We can transfer the blame, of course. Blame a system that has turned education into a cutthroat bazaar, where demand hopelessly outstrips supply, and lakhs compete for a handful of college seats. Blame schools for catering ruthlessly to this skewed graph by slave-driving students to achieve their own targets and outperform other institutions. Blame an educational approach that has reduced our children to mindless parrots, and the vastness of human knowledge to the ignominy of percentages and aggregates.
But—and this is a but that requires honest reflection—as parents, are we really victims of the ‘‘system’’? I think not. Rather, we are victims of the belief that a marksheet is our child’s only passport to the future, a belief that has somehow been ingrained into our collective consciousness by a middle-class sense of insecurity. Like it or not, the public exam is still largely seen as the springboard to a secure, stolid career. (Ask any IIM or IIT graduate with a six-digit salary to match his single-digit aggregate).
And yet, never before has the window of opportunity been so widely open for those who don’t quite make the mark. With the economy expanding by leaps and bounds, today our children have the chance to opt for careers in media, design and scores of other professions that demand creativity and skill, rather than marks and academic prowess. No one really wants to check if a fashion designer got a first in high school, or a photographer only made it to pass class, as long as they deliver the goods.
Why, then, do we still cling obsessively to the IIM/IIT dream? To put it bluntly: greed. No matter how skilled, an interior decorator hardly starts out with a monthly salary that is more than his middle-aged father’s annual income. Also, though other careers provide a decent living, they come with no guarantees and the rewards are chancy. Make no mistake, when it comes to the crunch, we parents are just as mercenary as the ‘‘system’’ we gripe about.
The tragedy is that both insecurity and greed are all too easy to project, especially on impressionable 16-year-olds eager to please their folks. Too many of us live vicariously through our children, so exams inevitably tend to become something of a personal test. We forget that wanting our kids to succeed, and wanting to succeed through our kids are two very different things.
That’s why we think nothing of making our children slave away three-fourths of their waking hours for one infernal exam. Child labour? Not if you subscribe to the middle-class work ethic of no pain, no gain. Besides, we assume we have the right to demand that 94 per cent as a fair dividend on our investment in Junior’s instruction. But unfortunately for our kids, the payback is often far too high.

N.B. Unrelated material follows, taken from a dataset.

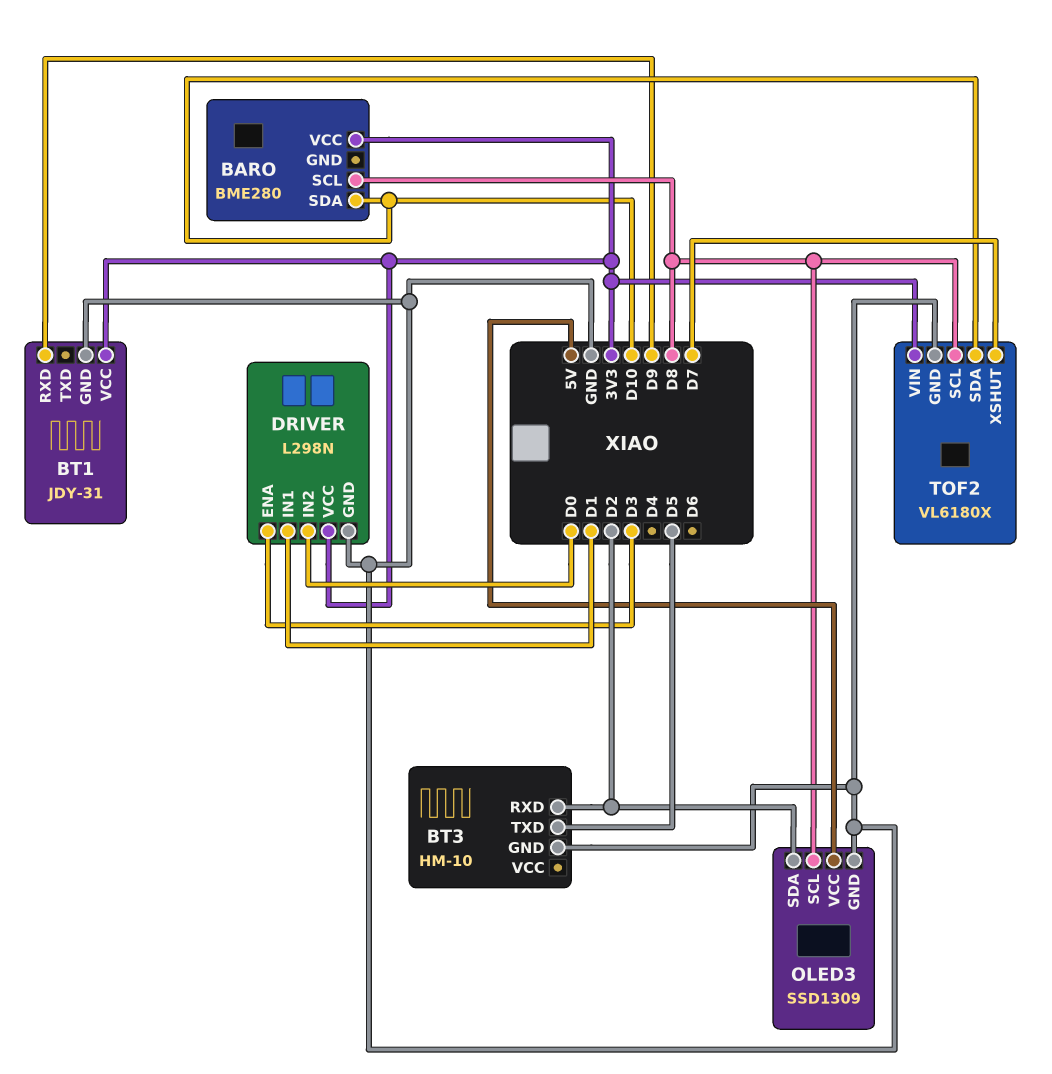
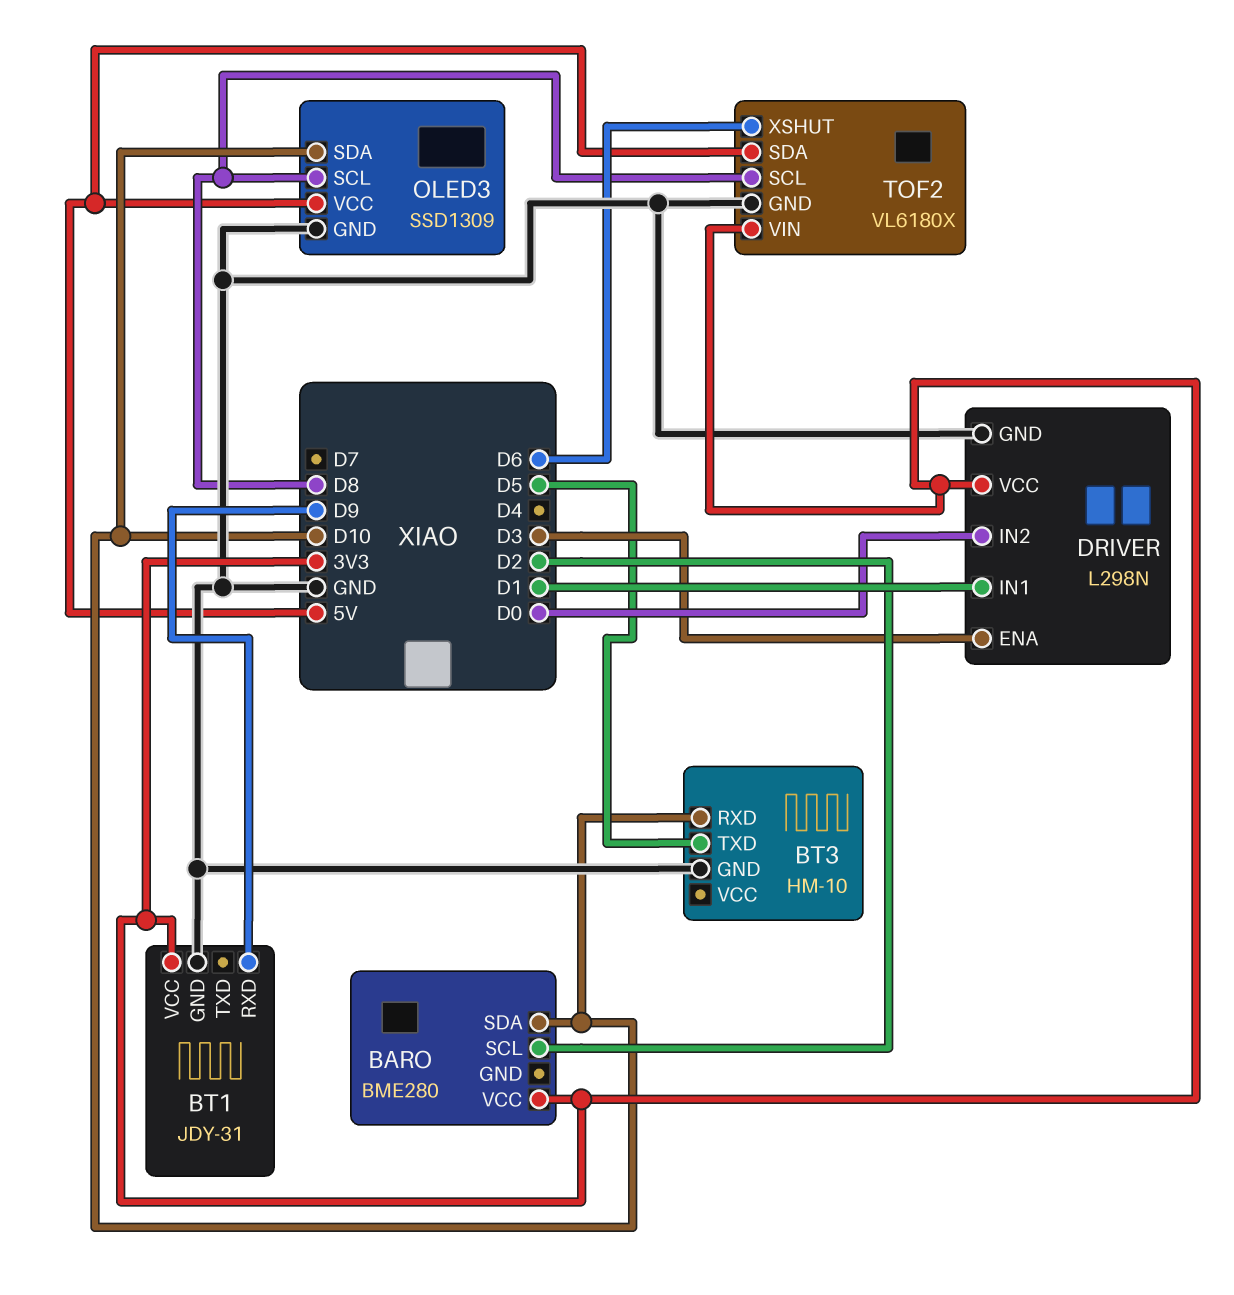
BARO pin SCL: D8 -> D2
BT3 pin RXD: D2 -> D10
OLED3 pin SDA: D2 -> D10
TOF2 pin SDA: D10 -> 5V
TOF2 pin XSHUT: D7 -> D6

Of course, parents are only human. And sure, the system stinks. But instead of just bleating about how unfair it is, we need to be more proactive, petition authorities, move the courts to make education less stressful. Because ultimately, as parents, we, and only we, can free our kids from this unconscionable tyranny, by re-examining our own attitudes. Lets start by putting an exam in its proper perspective as an assessment tool rather than a meal ticket. And taking personal responsibility for kids like Gurjeet Bagga. If we don’t, we are guilty of subscribing to the belief that our children’s achievements are more important than their lives.